Date Awarded


Document Type


Degree Name

Doctor of Philosophy (Ph.D.)




Robert Vold


Different forms of ring deuterated polyaniline with different conductivity have been characterized by solid state deuteron nuclear magnetic resonance.;Quadrupole echo (QE) spectra of all forms of polyaniline consist of a superposition of lineshapes for nearly rigid aromatic rings and a small fraction of rings which undergo fast 180?? flips. The intensity of the fast flipping component is temperature dependent and different for conductive emeraldine salt (ES) and non-conductive emeraldine base (EB). This is a manifestation of the different structure and morphology of these polymers.;Simultaneous measurements of QE lineshapes and the relaxation time anisotropies allowed an accurate description of motion in polyanilines.
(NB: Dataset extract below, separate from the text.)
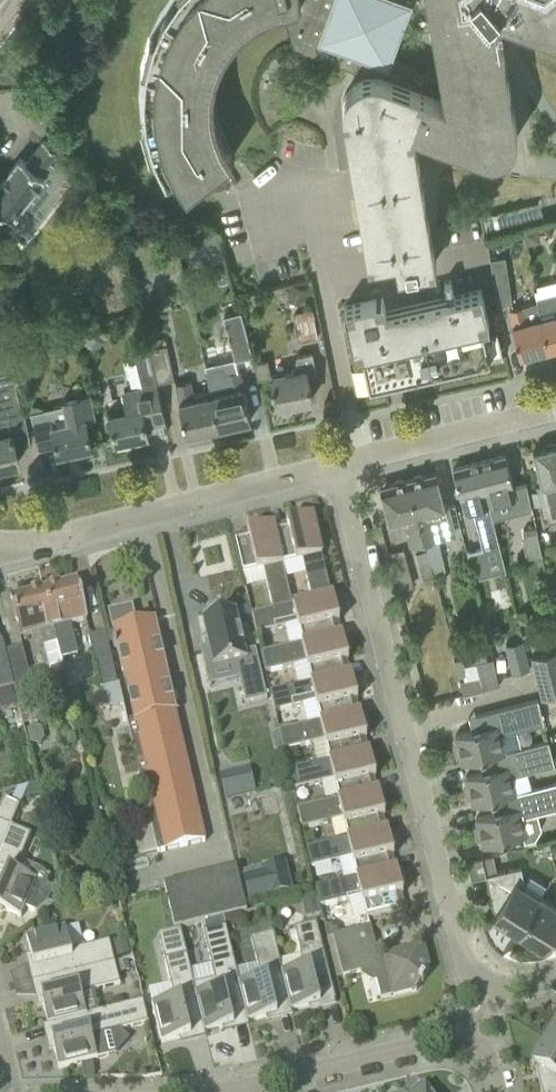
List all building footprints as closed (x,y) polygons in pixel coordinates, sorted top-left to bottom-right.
[(160,12),(148,37),(140,69),(138,96),(141,124),(149,155),(161,182),(173,174),(186,191),(234,154),(232,152),(230,153),(228,151),(225,146),(222,140),(219,135),(217,129),(215,123),(214,120),(212,114),(211,107),(211,101),(211,98),(211,92),(211,86),(212,80),(213,74),(214,68),(215,66),(217,60),(220,55),(221,51),(223,48),(226,42),(230,37),(232,35),(236,30),(238,27),(241,25),(245,21),(250,17),(255,14),(261,11),(266,8),(272,5),(281,2),(293,46),(293,45),(303,50),(354,69),(355,66),(353,65),(358,52),(387,62),(409,5),(430,13),(428,0),(168,0),(160,12)] [(500,34),(505,32),(508,30),(512,27),(515,24),(517,20),(555,34),(555,0),(428,0),(430,13),(444,98),(424,90),(412,124),(413,127),(483,152),(486,153),(490,154),(493,154),(496,154),(499,153),(504,151),(508,148),(511,144),(514,140),(516,135),(516,130),(516,125),(500,34)] [(436,260),(413,127),(412,124),(424,90),(384,75),(379,74),(375,74),(373,74),(368,75),(363,77),(359,79),(356,81),(355,82),(352,84),(350,87),(349,89),(347,92),(346,93),(346,95),(344,98),(343,102),(343,105),(343,108),(343,110),(343,113),(344,116),(368,257),(395,252),(398,267),(436,260)] [(0,183),(0,208),(6,212),(12,217),(20,206),(39,220),(71,178),(49,161),(57,151),(43,140),(26,162),(20,157),(0,183)] [(512,302),(506,264),(490,266),(496,304),(512,302)] [(490,359),(482,325),(489,323),(481,289),(454,295),(450,279),(444,280),(448,297),(386,311),(383,297),(344,306),(355,355),(362,353),(369,387),(394,381),(392,375),(398,373),(400,380),(490,359)] [(537,300),(555,295),(555,280),(534,285),(537,300)] [(537,301),(549,348),(551,347),(552,352),(555,350),(555,297),(537,301)] [(549,348),(537,301),(509,309),(513,325),(512,325),(520,355),(549,348)] [(294,312),(300,340),(316,337),(311,309),(294,312)] [(251,354),(240,311),(223,315),(234,358),(251,354)] [(83,327),(77,337),(86,342),(87,346),(97,346),(101,339),(97,330),(92,332),(83,327)] [(174,379),(170,361),(166,344),(149,348),(156,383),(174,379)] [(6,345),(0,346),(0,367),(11,365),(6,345)] [(316,373),(313,361),(311,352),(296,355),(299,369),(271,375),(268,359),(254,362),(258,378),(271,375),(273,384),(271,384),(272,388),(273,387),(278,406),(312,398),(307,375),(316,373)] [(165,421),(156,383),(149,353),(135,356),(141,386),(123,390),(127,408),(108,413),(110,419),(115,441),(147,434),(146,425),(164,421),(166,430),(167,430),(165,421)] [(239,369),(224,372),(223,365),(205,369),(210,391),(218,426),(222,425),(222,429),(235,426),(234,423),(251,419),(244,387),(242,387),(239,369)] [(18,462),(14,440),(12,432),(11,432),(7,414),(6,414),(5,410),(20,406),(19,400),(14,382),(12,371),(0,374),(0,466),(18,462)] [(218,426),(210,391),(192,394),(189,380),(175,383),(179,400),(178,401),(181,412),(186,433),(218,426)] [(43,409),(31,411),(33,421),(34,426),(38,448),(56,444),(58,453),(92,446),(87,424),(86,421),(96,419),(90,393),(80,395),(77,395),(64,398),(65,403),(58,405),(51,417),(46,418),(43,409)] [(532,450),(541,483),(537,485),(544,515),(555,512),(555,493),(553,481),(555,481),(555,444),(532,450)] [(516,496),(513,484),(505,454),(479,460),(489,498),(487,498),(492,518),(503,515),(500,500),(516,496)] [(489,498),(479,460),(453,467),(464,510),(473,508),(483,549),(499,545),(492,518),(487,498),(489,498)] [(454,531),(448,506),(445,507),(441,493),(436,472),(422,475),(419,473),(414,474),(412,478),(408,479),(424,542),(426,548),(432,566),(445,562),(438,536),(454,531)] [(424,542),(408,479),(404,480),(401,478),(396,479),(394,482),(380,486),(386,508),(390,523),(404,519),(411,546),(424,542)] [(313,520),(312,516),(308,517),(307,513),(294,516),(294,520),(286,522),(288,530),(275,534),(274,534),(282,565),(303,561),(311,601),(331,597),(331,596),(316,533),(320,533),(317,519),(313,520)] [(289,593),(282,565),(274,534),(275,534),(273,525),(269,526),(268,522),(254,525),(255,529),(247,531),(249,540),(236,543),(235,537),(233,537),(239,558),(242,575),(263,570),(266,584),(272,610),(273,610),(292,606),(292,605),(289,593)] [(542,555),(536,526),(523,529),(526,540),(524,544),(526,555),(529,557),(542,555)] [(414,584),(404,548),(391,552),(401,588),(414,584)] [(435,575),(432,566),(426,548),(414,552),(425,585),(437,582),(435,575)] [(88,620),(83,602),(77,581),(44,590),(62,659),(78,655),(70,624),(88,620)] [(64,665),(62,659),(44,590),(10,598),(15,620),(20,637),(40,632),(49,669),(64,665)] [(339,622),(337,613),(341,612),(338,599),(334,600),(333,595),(331,596),(331,597),(311,601),(304,602),(292,605),(292,606),(273,610),(272,610),(252,615),(255,628),(256,634),(285,627),(298,624),(302,644),(302,645),(334,637),(334,636),(331,624),(339,622)] [(165,667),(159,643),(154,622),(135,626),(131,609),(112,613),(116,630),(114,631),(119,653),(135,721),(128,722),(158,854),(206,843),(167,677),(172,676),(170,666),(165,667)] [(267,699),(255,650),(245,653),(235,612),(202,619),(209,647),(200,649),(205,671),(236,664),(239,679),(246,705),(255,702),(267,699)] [(89,637),(100,689),(102,689),(118,685),(106,633),(89,637)] [(348,660),(346,652),(350,651),(347,638),(343,638),(342,634),(334,636),(334,637),(302,645),(302,644),(289,647),(261,654),(264,668),(265,673),(307,663),(311,683),(311,684),(343,676),(343,675),(340,662),(348,660)] [(506,644),(513,672),(528,668),(521,640),(506,644)] [(15,687),(6,651),(3,641),(0,641),(0,691),(15,687)] [(23,647),(6,651),(15,687),(20,707),(37,703),(23,647)] [(532,656),(542,697),(555,694),(555,650),(532,656)] [(357,699),(355,691),(359,690),(356,677),(352,677),(351,673),(343,675),(343,676),(311,684),(311,683),(270,693),(272,703),(274,712),(316,703),(320,722),(320,723),(352,715),(352,714),(349,701),(357,699)] [(483,689),(479,673),(459,678),(463,694),(483,689)] [(119,685),(118,685),(102,689),(107,709),(124,705),(119,685)] [(501,734),(517,730),(544,723),(538,698),(476,714),(480,728),(455,735),(457,741),(454,742),(457,757),(460,756),(462,763),(487,757),(487,756),(505,751),(501,734)] [(358,740),(366,738),(364,730),(368,729),(365,716),(361,716),(360,712),(352,714),(352,715),(320,723),(320,722),(279,732),(283,751),(324,742),(329,761),(329,762),(361,754),(361,753),(358,740)] [(548,740),(521,747),(505,751),(487,756),(487,757),(490,770),(465,776),(467,783),(464,784),(468,798),(471,797),(473,804),(497,798),(497,797),(516,793),(515,792),(511,775),(554,764),(548,740)] [(376,777),(374,769),(377,768),(374,754),(370,755),(369,751),(361,753),(361,754),(329,762),(329,761),(317,764),(288,771),(291,783),(292,790),(334,781),(338,800),(338,801),(370,793),(370,792),(367,779),(376,777)] [(220,778),(225,798),(228,797),(240,794),(236,775),(220,778)] [(515,792),(516,793),(497,797),(497,798),(500,811),(476,817),(478,824),(474,825),(478,839),(481,838),(483,846),(526,835),(522,816),(555,808),(555,782),(515,792)] [(27,786),(22,800),(40,795),(37,784),(27,786)] [(10,826),(22,800),(27,786),(18,789),(12,803),(5,800),(0,811),(0,851),(10,826)] [(385,816),(383,808),(386,807),(383,793),(380,794),(379,790),(370,792),(370,793),(338,801),(338,800),(297,810),(300,822),(302,829),(343,820),(347,839),(347,840),(379,832),(379,831),(376,818),(385,816)] [(19,862),(31,835),(10,826),(0,851),(0,909),(21,918),(25,908),(36,913),(48,903),(54,890),(48,888),(48,885),(48,882),(47,879),(46,876),(44,874),(42,872),(19,862)] [(394,855),(392,847),(396,846),(392,832),(389,833),(388,829),(379,831),(379,832),(347,840),(347,839),(306,849),(309,860),(311,868),(352,859),(356,878),(357,879),(388,871),(388,870),(385,857),(394,855)] [(265,874),(245,880),(250,900),(289,890),(283,865),(264,870),(265,874)] [(516,935),(540,897),(518,883),(523,874),(521,866),(495,872),(498,886),(493,887),(498,909),(494,915),(493,914),(493,915),(506,923),(505,925),(507,927),(509,929),(511,932),(516,935)] [(403,894),(401,886),(405,885),(401,871),(398,872),(397,868),(388,870),(388,871),(357,879),(356,878),(315,888),(318,900),(320,907),(361,897),(366,918),(382,914),(404,909),(403,908),(397,909),(394,896),(403,894)] [(164,888),(175,932),(180,931),(204,926),(224,921),(248,916),(237,871),(164,888)] [(540,897),(516,935),(519,937),(525,939),(528,940),(531,941),(532,939),(545,947),(545,946),(544,945),(548,940),(555,938),(555,907),(540,897)] [(211,965),(190,970),(194,985),(193,985),(204,1030),(204,1031),(204,1033),(205,1033),(234,1026),(233,1023),(247,1020),(239,983),(236,970),(225,927),(224,921),(204,926),(206,931),(203,932),(211,965)] [(303,967),(283,973),(282,973),(291,1012),(320,1004),(319,1002),(333,999),(334,1001),(335,1001),(316,923),(294,929),(303,967)] [(109,941),(84,947),(79,926),(65,930),(65,928),(26,938),(33,967),(36,967),(39,981),(37,981),(37,982),(115,963),(109,941)] [(378,960),(370,927),(332,937),(343,977),(368,971),(374,975),(381,1000),(415,991),(420,983),(422,984),(425,979),(423,978),(428,969),(423,948),(378,960)] [(174,999),(151,1005),(156,1022),(161,1044),(190,1036),(190,1034),(204,1031),(204,1030),(193,985),(194,985),(190,970),(187,955),(180,931),(175,932),(158,936),(164,960),(170,985),(174,999)] [(282,973),(283,973),(273,934),(251,939),(257,965),(236,970),(239,983),(247,1020),(247,1022),(277,1015),(276,1013),(290,1009),(291,1012),(282,973)] [(130,972),(128,962),(117,964),(119,974),(130,972)] [(99,1012),(94,991),(120,984),(115,963),(37,982),(37,983),(39,982),(43,996),(40,996),(48,1025),(86,1016),(86,1015),(99,1012)] [(86,1016),(48,1025),(48,1026),(50,1025),(53,1039),(51,1040),(58,1069),(97,1059),(108,1057),(102,1034),(119,1030),(121,1030),(127,1028),(148,1023),(143,1001),(99,1012),(86,1015),(86,1016)] [(555,1026),(554,1025),(552,1027),(549,1030),(547,1032),(545,1035),(544,1037),(555,1045),(555,1026)] [(544,1037),(542,1040),(541,1043),(540,1046),(539,1049),(538,1052),(540,1053),(532,1066),(533,1067),(534,1065),(539,1069),(545,1091),(550,1090),(551,1091),(555,1091),(555,1045),(544,1037)] [(93,1062),(83,1063),(84,1076),(94,1075),(93,1062)]
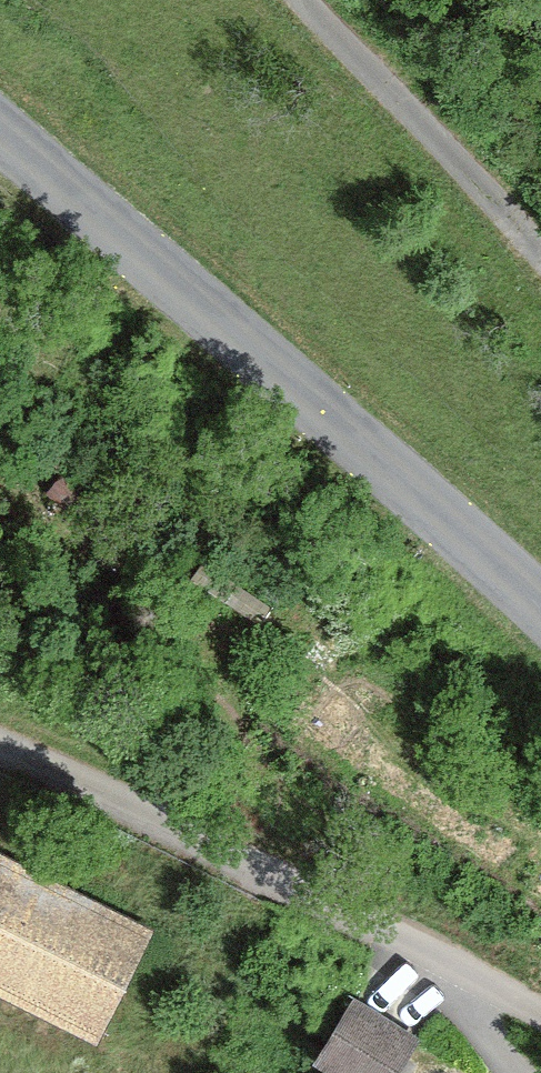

Slow, small-angle libration in an asymmetric cone provided the best description for the "rigid" fractions of EB and ES. The broadening of deuteron QE lineshapes is consistent with the presence of a distribution of cone angles. Relaxation time measurements also reveal a relatively narrow distribution of librational rates for the EB sample. For ES, the magic angle spinning (MAS) spectra show the existence of two resolved signals with different relaxation rates, which are ascribed to microscopic domains with very different electrical properties. The unexpectedly short relaxation time found for nonconductive domains in ES can be explained by the presence of localized, unpaired electrons.;Spin count experiments proved that in highly conductive ES samples, loss of NMR signal intensity occurs not only because of high RF reflectance but also because of irreversible dephasing before signal acquisition due to interactions of nuclear spins with localized unpaired electrons.;Deuteron MAS spectra provided unique information about small frequency shifts. Compared to non-conductive EB, conductive emeraldine salts have an additional manifold of spinning sidebands, which is shifted ∼5.8 ppm towards higher frequencies. These shifted sidebands arise from quasi-metallic regions of the sample, where deuteron spins interact with delocalized electrons (Knight shift). The experimental temperature dependence of the intensity of the shifted peak can be explained using models developed for amorphous semiconductors. The observation of a Knight shift has an important consequence for the theory of electrical conduction in polyaniline: it implies that polarons are the charge carriers.